"Perhaps life was a contradiction": Messianism and Religion in Ngugi wa Thiong'o's The River Between

Benjamin Graves '98, UTRA Fellow 1997

In Resistance in Postcolonial African fiction, Neil Lazarus examines the first three of Ayi Kwei Armah's novels in order to explain Armah's portrayal of a momentous change in the aspirations of radical African writers and activists in the 60's and 70's. According to Lazarus, Armah's novels depict a progression from the messianic, "utopic rhetoric" that characterized most early celebrations of independence (a rhetoric, unfortunately, that grossly overestimated and idealized the emancipatory potential of decolonization), to the "rhetoric of disillusion" that resulted from the harsh realities of post-independence class antagonism, foreign dependence, and economic disrepair. Independence, in other words, rarely (perhaps never) ensures the material, economic, and political amelioration of postcolonial nations.

Although in a later discussion of other African writers and intellectuals Lazarus foregrounds Ngugi wa Thiong'o as one of the "major strategists of the 'new' writing that has come to the fore in Africa since 1970" (212), Ngugi's first novel, The River Between, (1965) nonetheless portrays a curious combination of Christian and indigenous "messiah" narratives that bear a strong resemblance to Lazarus' suggestion of a "utopian messianism" in Armah's earlier novels. Set in rural Kenya both before the gaining of independence and before the Kenyan "emergency" of the early 1950's (an emergency that Ngugi was to portray later in his A Grain of Wheat), The River Between has as its central character a figure named Waiyaki--a native of the Kameno mountain ridge who, despite his beliefs in the value of British education, has been prophesied as the "saviour" of Kameno traditions. In the following passage, Waiyaki's father Chege discloses to Waiyaki his foreseen responsibility:

Now, listen my son. Listen carefully, for this is the ancient prophecy....I could not do more. When the white man came and fixed himself in Siriana, I warned all the people. But they laughed at me. Maybe I was hasty. Perhaps I was not the one. Mugo often said you could not cut the butterflies with a panga. You could not spear them until you learnt and knew their ways and movement. Then you could trap, you could fight back. Before he died, he whispered to his son the prophecy, the ancient prophecy: "Salvation shall come from the hills. From the blood that flows in me, I say from the same tree, a son shall rise. And his duty shall be to lead and save the people!" He said no more. Few knew the prophecy. Perhaps Kabonyi, who has betrayed the tribe, knows about it. I am old, my time is gone. remember that you are the last in this line. (24)
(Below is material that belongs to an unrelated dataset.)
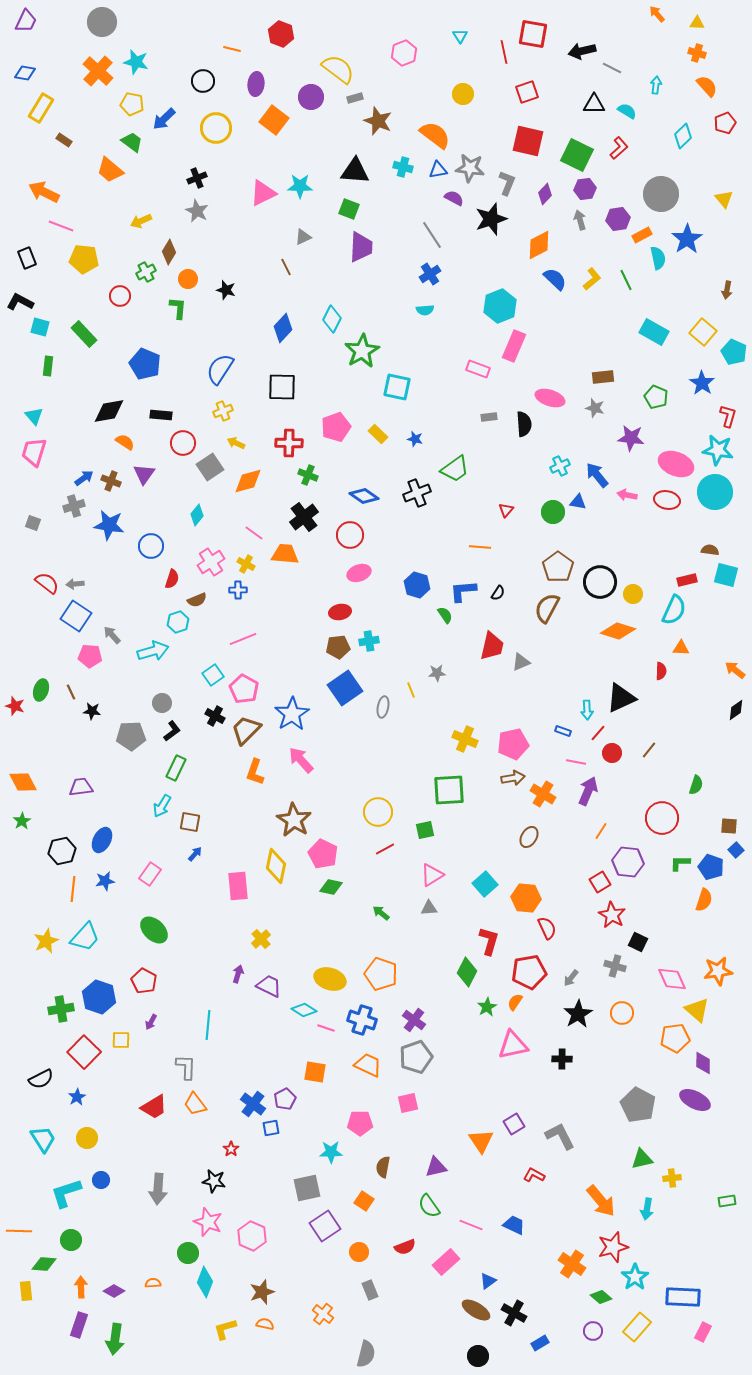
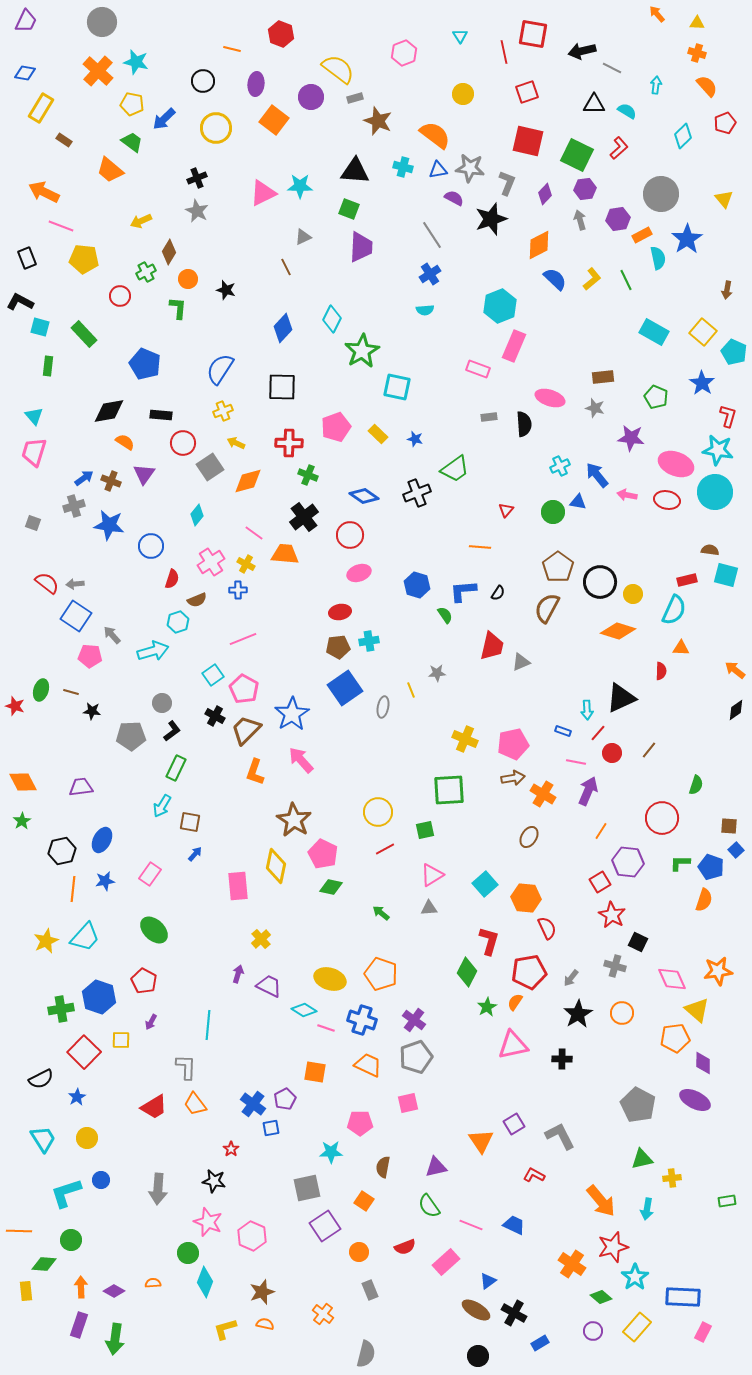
brown line at (71, 692): rotated 49 degrees counterclockwise
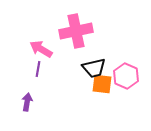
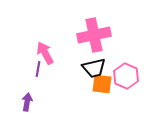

Later on, of course, Kabonyi (the only other person, aside from Chege, aware of the prophecy) competes with Waiyaki for Kameno leadership, criticizing Waiyaki severely for his romance with Nyambura and his alleged betrayal of Kameno values in favor of the white, Christian principles of the adjacent Makuyu mountain ridge. What's most compelling about Ngugi's "saviour" narratives is his clever juxtaposition of Christian and indigenous promises of salvation. Joshua's promise of a white saviour, presumably Christ, mirrors in many ways Chege's prescient foretelling of an African saviour:

Isaiah, the white man's seer, had prophesied of Jesus. He had told of the coming of a messiah. Had Mugo wa Kibiro, the Gikuyu seer, ever foretold of such a saviour? No Isaiah was great. He had told of Jesus, the saviour of the world. (33)

Waiyaki, regardless of his resemblance to Christ, ultimately adopts a doctrine of reconciliation, tolerance, and unity that he feels will resolve all conflicts between the two contending mountain ridges. "Unity was the answer," he says. In the passage below, Ngugi describes Waiyaki's perhaps naive aspirations towards national unity:

For a moment he dreamt the dream. It was a momentary vision that flashed across his mind and seemed to light the dark corners of his soul. It was the vision of a people who could trust one another, who would sit side by side, singing the song of love which harmonized with music from the birds, and all their hearts would beat to the rhythm of the throbbing river. (137)

Lazarus, basing much of his work on Frantz Fanon's essay "The Pitfalls of National Consciousness" from The Wretched of the Earth, criticizes the messianic, perhaps overly sanguine ambitions of African leaders shortly after the gaining of independence. Either misrepresenting or ventriloquizing the aspirations of the masses, African writers and intellectuals in one sense falsified attempts for political amelioration in postcolonial African countries because they spoke from the privileged and overgeneral perspective of the bourgeoisie. How might Waiyaki's perhaps naive gestures towards universality and unity anticipate Lazarus' and Fanon's concerns for such an occurrence?